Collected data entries
================

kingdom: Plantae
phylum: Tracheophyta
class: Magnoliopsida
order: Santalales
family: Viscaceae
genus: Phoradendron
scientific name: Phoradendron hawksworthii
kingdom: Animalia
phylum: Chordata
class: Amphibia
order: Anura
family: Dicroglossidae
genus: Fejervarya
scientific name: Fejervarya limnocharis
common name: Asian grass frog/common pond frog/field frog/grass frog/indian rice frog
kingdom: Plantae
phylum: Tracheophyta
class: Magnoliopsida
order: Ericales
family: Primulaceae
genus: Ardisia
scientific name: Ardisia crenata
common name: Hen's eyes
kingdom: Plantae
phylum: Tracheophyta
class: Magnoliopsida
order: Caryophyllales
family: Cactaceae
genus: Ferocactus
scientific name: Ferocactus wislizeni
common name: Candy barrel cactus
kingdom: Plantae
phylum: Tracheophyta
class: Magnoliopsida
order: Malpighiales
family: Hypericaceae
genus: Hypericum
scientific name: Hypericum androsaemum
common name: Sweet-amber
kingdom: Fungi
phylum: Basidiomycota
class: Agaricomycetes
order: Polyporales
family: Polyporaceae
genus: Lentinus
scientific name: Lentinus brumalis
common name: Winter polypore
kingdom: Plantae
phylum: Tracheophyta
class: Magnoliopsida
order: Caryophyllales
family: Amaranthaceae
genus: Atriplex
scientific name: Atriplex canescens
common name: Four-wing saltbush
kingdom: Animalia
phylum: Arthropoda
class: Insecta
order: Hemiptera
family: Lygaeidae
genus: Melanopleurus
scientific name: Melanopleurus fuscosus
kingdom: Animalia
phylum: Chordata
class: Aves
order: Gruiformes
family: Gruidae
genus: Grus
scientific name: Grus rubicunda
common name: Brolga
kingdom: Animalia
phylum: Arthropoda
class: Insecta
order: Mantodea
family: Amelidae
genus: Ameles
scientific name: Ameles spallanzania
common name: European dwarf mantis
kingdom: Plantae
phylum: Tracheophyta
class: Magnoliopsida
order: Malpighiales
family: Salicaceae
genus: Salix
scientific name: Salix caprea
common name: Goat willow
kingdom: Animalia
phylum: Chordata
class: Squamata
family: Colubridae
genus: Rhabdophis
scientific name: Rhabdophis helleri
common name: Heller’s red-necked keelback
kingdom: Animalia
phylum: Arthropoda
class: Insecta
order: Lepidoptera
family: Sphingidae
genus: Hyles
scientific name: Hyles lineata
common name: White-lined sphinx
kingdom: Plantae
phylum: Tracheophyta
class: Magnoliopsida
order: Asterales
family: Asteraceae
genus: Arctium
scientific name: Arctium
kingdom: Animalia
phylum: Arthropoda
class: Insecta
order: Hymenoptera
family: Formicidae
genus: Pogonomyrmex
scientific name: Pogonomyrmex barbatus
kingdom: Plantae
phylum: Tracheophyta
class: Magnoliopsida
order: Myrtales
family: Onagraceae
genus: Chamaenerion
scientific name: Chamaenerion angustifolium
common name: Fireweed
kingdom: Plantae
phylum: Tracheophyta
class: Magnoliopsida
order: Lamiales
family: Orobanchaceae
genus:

================

TASK STATEMENT: Can you give back every line of the items above, word for word and in the same order?

EXERCISE RESULT:
kingdom: Plantae
phylum: Tracheophyta
class: Magnoliopsida
order: Santalales
family: Viscaceae
genus: Phoradendron
scientific name: Phoradendron hawksworthii
kingdom: Animalia
phylum: Chordata
class: Amphibia
order: Anura
family: Dicroglossidae
genus: Fejervarya
scientific name: Fejervarya limnocharis
common name: Asian grass frog/common pond frog/field frog/grass frog/indian rice frog
kingdom: Plantae
phylum: Tracheophyta
class: Magnoliopsida
order: Ericales
family: Primulaceae
genus: Ardisia
scientific name: Ardisia crenata
common name: Hen's eyes
kingdom: Plantae
phylum: Tracheophyta
class: Magnoliopsida
order: Caryophyllales
family: Cactaceae
genus: Ferocactus
scientific name: Ferocactus wislizeni
common name: Candy barrel cactus
kingdom: Plantae
phylum: Tracheophyta
class: Magnoliopsida
order: Malpighiales
family: Hypericaceae
genus: Hypericum
scientific name: Hypericum androsaemum
common name: Sweet-amber
kingdom: Fungi
phylum: Basidiomycota
class: Agaricomycetes
order: Polyporales
family: Polyporaceae
genus: Lentinus
scientific name: Lentinus brumalis
common name: Winter polypore
kingdom: Plantae
phylum: Tracheophyta
class: Magnoliopsida
order: Caryophyllales
family: Amaranthaceae
genus: Atriplex
scientific name: Atriplex canescens
common name: Four-wing saltbush
kingdom: Animalia
phylum: Arthropoda
class: Insecta
order: Hemiptera
family: Lygaeidae
genus: Melanopleurus
scientific name: Melanopleurus fuscosus
kingdom: Animalia
phylum: Chordata
class: Aves
order: Gruiformes
family: Gruidae
genus: Grus
scientific name: Grus rubicunda
common name: Brolga
kingdom: Animalia
phylum: Arthropoda
class: Insecta
order: Mantodea
family: Amelidae
genus: Ameles
scientific name: Ameles spallanzania
common name: European dwarf mantis
kingdom: Plantae
phylum: Tracheophyta
class: Magnoliopsida
order: Malpighiales
family: Salicaceae
genus: Salix
scientific name: Salix caprea
common name: Goat willow
kingdom: Animalia
phylum: Chordata
class: Squamata
family: Colubridae
genus: Rhabdophis
scientific name: Rhabdophis helleri
common name: Heller’s red-necked keelback
kingdom: Animalia
phylum: Arthropoda
class: Insecta
order: Lepidoptera
family: Sphingidae
genus: Hyles
scientific name: Hyles lineata
common name: White-lined sphinx
kingdom: Plantae
phylum: Tracheophyta
class: Magnoliopsida
order: Asterales
family: Asteraceae
genus: Arctium
scientific name: Arctium
kingdom: Animalia
phylum: Arthropoda
class: Insecta
order: Hymenoptera
family: Formicidae
genus: Pogonomyrmex
scientific name: Pogonomyrmex barbatus
kingdom: Plantae
phylum: Tracheophyta
class: Magnoliopsida
order: Myrtales
family: Onagraceae
genus: Chamaenerion
scientific name: Chamaenerion angustifolium
common name: Fireweed
kingdom: Plantae
phylum: Tracheophyta
class: Magnoliopsida
order: Lamiales
family: Orobanchaceae
genus:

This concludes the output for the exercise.